Her response came following two public interest litigations filed by Azadi Bachao Andolan, a non-governmental organisation, and advocate B L Wadehra. The petitioners said section 5 of the Income Tax Act provides that incomes accruing in the country to people who are not even residents of India will be taxed here.

Thus, in either case -- whether these foreign institutional investors are managed in India or in their parent countries -- they are liable to pay tax on capital gains and dividends accruing in India to the national exchequer, irrespective of the fact whether they are formally registered in Mauritius or not.

It is on this basis that Income Tax authorities had issued notices to the FIIs operating in India through Mauritius. There are more than 400 FIIs active in Indian stock markets and they have made phenomenal gains during the past two years.
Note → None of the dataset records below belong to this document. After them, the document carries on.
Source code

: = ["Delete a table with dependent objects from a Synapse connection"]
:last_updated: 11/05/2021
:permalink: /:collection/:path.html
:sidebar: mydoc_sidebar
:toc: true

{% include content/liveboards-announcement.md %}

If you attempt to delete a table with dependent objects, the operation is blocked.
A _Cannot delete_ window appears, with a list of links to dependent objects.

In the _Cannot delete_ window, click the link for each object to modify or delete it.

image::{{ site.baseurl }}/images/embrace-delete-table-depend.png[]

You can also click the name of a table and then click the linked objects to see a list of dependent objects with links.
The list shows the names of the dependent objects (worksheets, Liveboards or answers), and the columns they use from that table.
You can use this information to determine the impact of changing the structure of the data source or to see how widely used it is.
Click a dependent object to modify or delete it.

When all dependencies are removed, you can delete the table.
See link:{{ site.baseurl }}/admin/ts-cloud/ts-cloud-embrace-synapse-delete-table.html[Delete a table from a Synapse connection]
On April 6, these Mauritius-based FIIs approached Finance Minister Yashwant Sinha who said they will not be taxed in India and these notices will be withdrawn.

On April 13, the CBDT issued a circular addressed to chief commissioner and director generals of income tax which said: ''A certificate of residence issued by Mauritian authorities will constitute sufficient evidence for accepting the status of residence as well as ownership for applying the Indo-Mauritian double taxation avoidance convention. Accordingly, FIIs which are resident in Mauritius will not be taxable in India on income from capital gains arising in India on sale of shares.''

Wadehra's petition said the government will lose over Rs 30 billion in Income Tax revenues by withdrawal of notices issued against the FIIs as a result of the circular issued by the finance ministry on April 13.

Residency certificates by concerned Mauritian authorities on the basis of incorporation have been issued for evading Income Tax payable in India and not for normal business activities. In business parlance, these are called post box companies, Wadehra said.